Moral self-righteousness is rife. There's Tim Piggot-Smith's slightly weak-kneed, sharp-suited general, Agamemnon, unwilling to condemn a man who has terribly betrayed a friendship by murdering the son of friends entrusted to him because, he says, `the army would not stand for that'.
Meanwhile, Finbar Lynch's Polymestor tries to put a reasonable gloss on things, admitting, yes, he killed young Polydorus, Hecuba and Priam's son, out of greed but also because had he lived, he'd have been a threat to peace. Even Odysseus, who comes to take Polyxena, Hecuba's daughter, for sacrifice, says "I mean well...I am not your enemy", whilst Hecuba, probably second only to Medea as a figure of infamy - she blinds one man and kills his two young sons - does so for that most articulate and understandable of arguments: revenge.
All of which makes Hecuba sharply relevant for our own troubled times. (Mo wonder we shall also be seeing Vanessa Redgrave rising to the challenge in the spring with the Royal Shakespeare Company.) Two-thousand-five-hundred years on from Euripides' great anti-war tract, we are still grappling with similar problems: never-ending conflicts, cycles of blood-letting, self-deluding rationalisations for it.
Frank McGuinness' marvellous new translation shows how to be modern without ever being meretricious. A grieving mother, who has lost everything to war - home, husband, identity and now two children - could be any parent staring out from recent newspapers from Iraq to Ramallah, Beslan to Darfur. Or indeed Belfast. Euripides, however, goes one step further. Hecuba, brutalised, turns brute, victim becomes perpetrator.

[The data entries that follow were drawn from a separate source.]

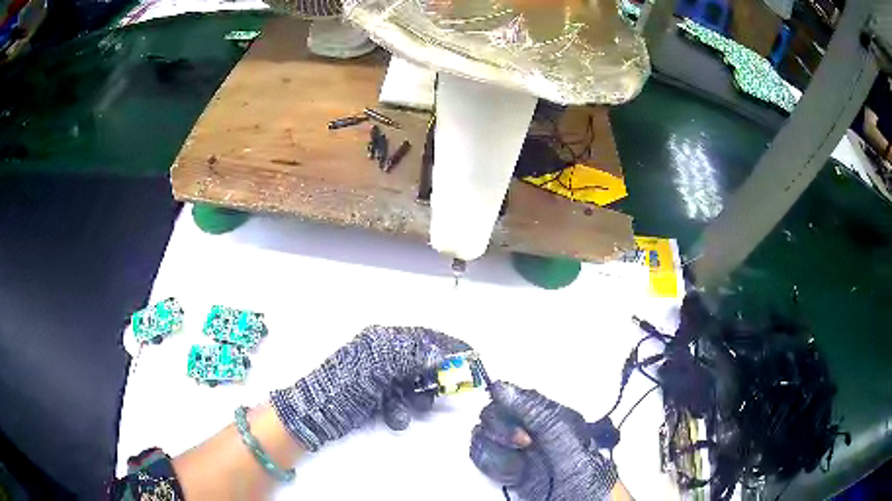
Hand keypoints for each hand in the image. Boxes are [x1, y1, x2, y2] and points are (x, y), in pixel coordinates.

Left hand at [271, 326, 469, 450]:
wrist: (315, 414)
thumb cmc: (344, 386)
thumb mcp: (377, 367)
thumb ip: (411, 356)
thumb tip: (441, 352)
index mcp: (381, 340)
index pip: (423, 337)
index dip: (449, 345)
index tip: (473, 355)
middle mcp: (382, 355)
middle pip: (422, 362)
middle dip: (434, 378)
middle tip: (448, 390)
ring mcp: (379, 378)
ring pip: (414, 385)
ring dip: (417, 398)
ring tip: (410, 407)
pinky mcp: (377, 397)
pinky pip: (401, 401)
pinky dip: (401, 410)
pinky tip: (392, 416)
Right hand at [470, 381, 617, 500]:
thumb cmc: (582, 472)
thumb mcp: (564, 438)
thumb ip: (535, 412)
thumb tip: (500, 386)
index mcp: (547, 414)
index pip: (513, 397)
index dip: (507, 406)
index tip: (515, 423)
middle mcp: (529, 429)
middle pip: (493, 415)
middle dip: (502, 431)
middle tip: (522, 446)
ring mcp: (517, 450)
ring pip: (483, 436)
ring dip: (496, 452)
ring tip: (518, 467)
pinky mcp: (507, 469)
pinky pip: (482, 457)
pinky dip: (492, 466)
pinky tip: (511, 475)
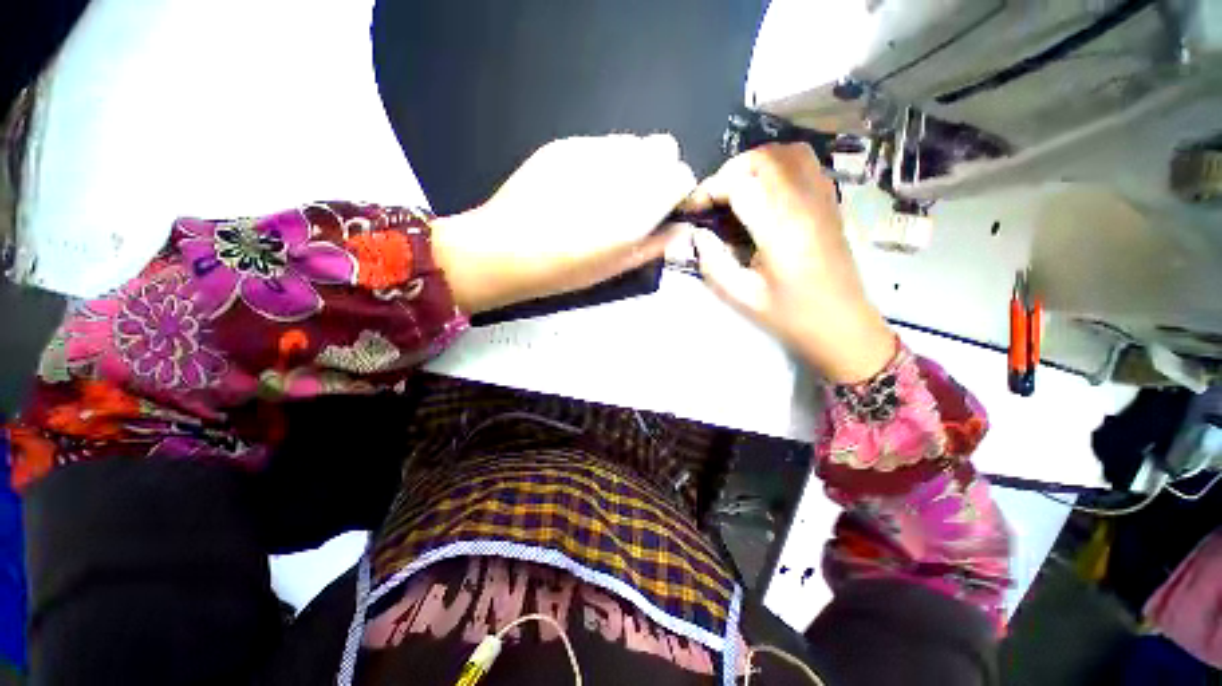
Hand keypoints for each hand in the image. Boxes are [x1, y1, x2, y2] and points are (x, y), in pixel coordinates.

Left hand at [432, 134, 695, 312]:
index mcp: (639, 203)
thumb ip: (655, 245)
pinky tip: (578, 187)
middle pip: (663, 147)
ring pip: (631, 143)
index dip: (677, 191)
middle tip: (635, 201)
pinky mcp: (564, 145)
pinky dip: (601, 162)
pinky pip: (599, 144)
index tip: (664, 209)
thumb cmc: (565, 269)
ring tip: (603, 195)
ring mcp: (590, 149)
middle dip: (658, 171)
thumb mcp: (616, 267)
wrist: (504, 250)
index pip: (681, 174)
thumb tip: (680, 230)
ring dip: (630, 165)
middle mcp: (621, 167)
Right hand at [686, 143, 894, 382]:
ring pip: (788, 153)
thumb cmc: (791, 316)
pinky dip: (778, 167)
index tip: (692, 210)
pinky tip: (766, 193)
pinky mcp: (831, 203)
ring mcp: (823, 199)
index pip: (741, 185)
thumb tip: (698, 234)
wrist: (842, 325)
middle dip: (730, 172)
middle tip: (713, 199)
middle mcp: (805, 204)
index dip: (710, 191)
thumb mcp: (742, 297)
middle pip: (765, 159)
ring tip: (737, 191)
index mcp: (782, 229)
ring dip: (756, 164)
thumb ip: (714, 263)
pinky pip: (806, 164)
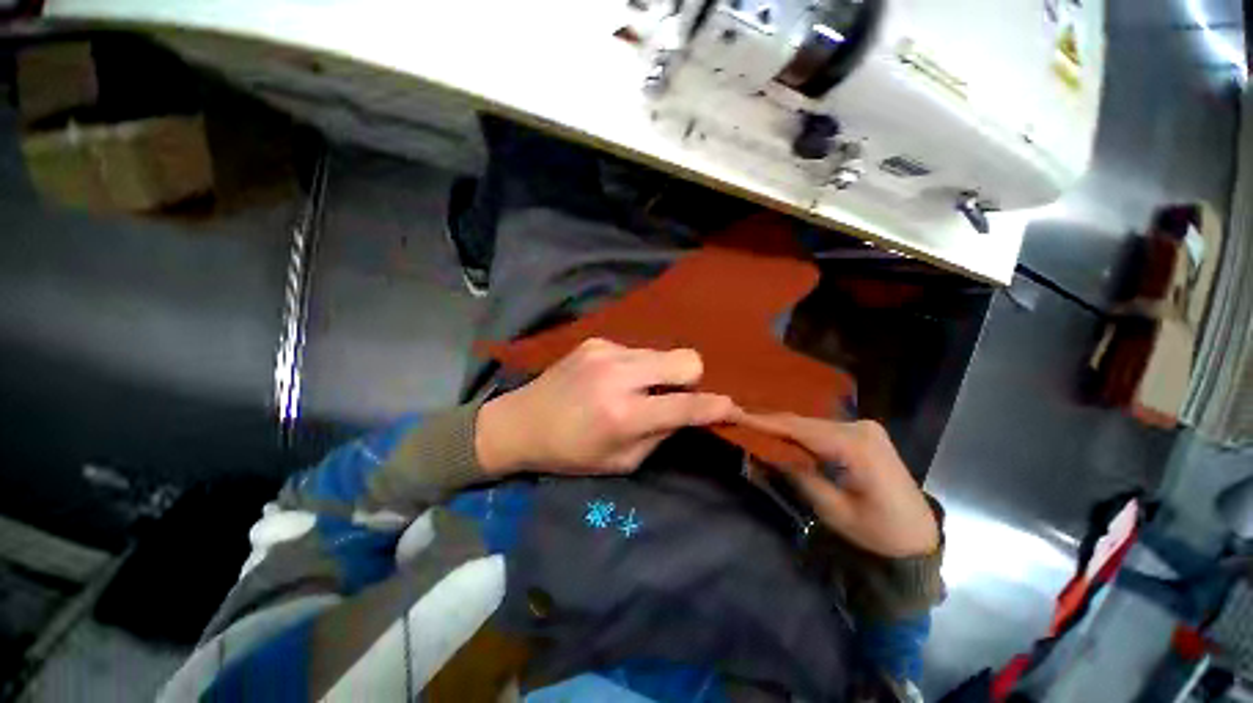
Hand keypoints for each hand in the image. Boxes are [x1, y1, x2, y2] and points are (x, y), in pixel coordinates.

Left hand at [475, 339, 738, 475]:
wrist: (521, 421)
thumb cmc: (571, 452)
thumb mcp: (620, 461)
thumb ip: (659, 435)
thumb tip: (686, 412)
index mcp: (623, 415)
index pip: (684, 406)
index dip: (714, 407)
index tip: (729, 406)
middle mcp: (618, 376)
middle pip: (685, 359)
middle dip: (690, 378)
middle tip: (673, 395)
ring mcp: (606, 352)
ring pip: (662, 352)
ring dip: (660, 372)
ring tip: (637, 388)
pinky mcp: (597, 341)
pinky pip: (636, 350)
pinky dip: (636, 366)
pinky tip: (613, 379)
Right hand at [739, 414, 938, 557]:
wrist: (918, 537)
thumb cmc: (878, 532)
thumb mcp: (833, 510)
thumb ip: (800, 476)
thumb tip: (768, 454)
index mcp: (856, 447)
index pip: (801, 429)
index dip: (766, 422)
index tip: (738, 415)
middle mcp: (861, 428)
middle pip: (806, 423)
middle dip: (772, 422)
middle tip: (740, 419)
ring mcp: (865, 428)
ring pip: (813, 423)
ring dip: (785, 426)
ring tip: (753, 424)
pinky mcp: (865, 433)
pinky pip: (824, 428)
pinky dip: (801, 431)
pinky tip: (782, 431)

As always with Jonathan Kent productions, visually it's hugely impressive. With designer Paul Brown's steep, sloping sand dune, dark, brick wall covered with a roll call of names, shimmering water (from which, like Kent's Almeida Tempest effect, Eddie Redmayne's Polydorus mysteriously rises) and a soundscape alternating between almost subliminal heartbeats and ocean surf, the sense of imminent horror is palpable, elemental.
But Susan Engel's one-woman Chorus is a let-down and the studiedly modern-dress somehow detracts rather than adding to the production's contemporary impact. No qualms about Clare Higgins' Hecuba, a towering performance in which every moment registers, at first unutterable despair turning to invincibility in revenge. Awesome.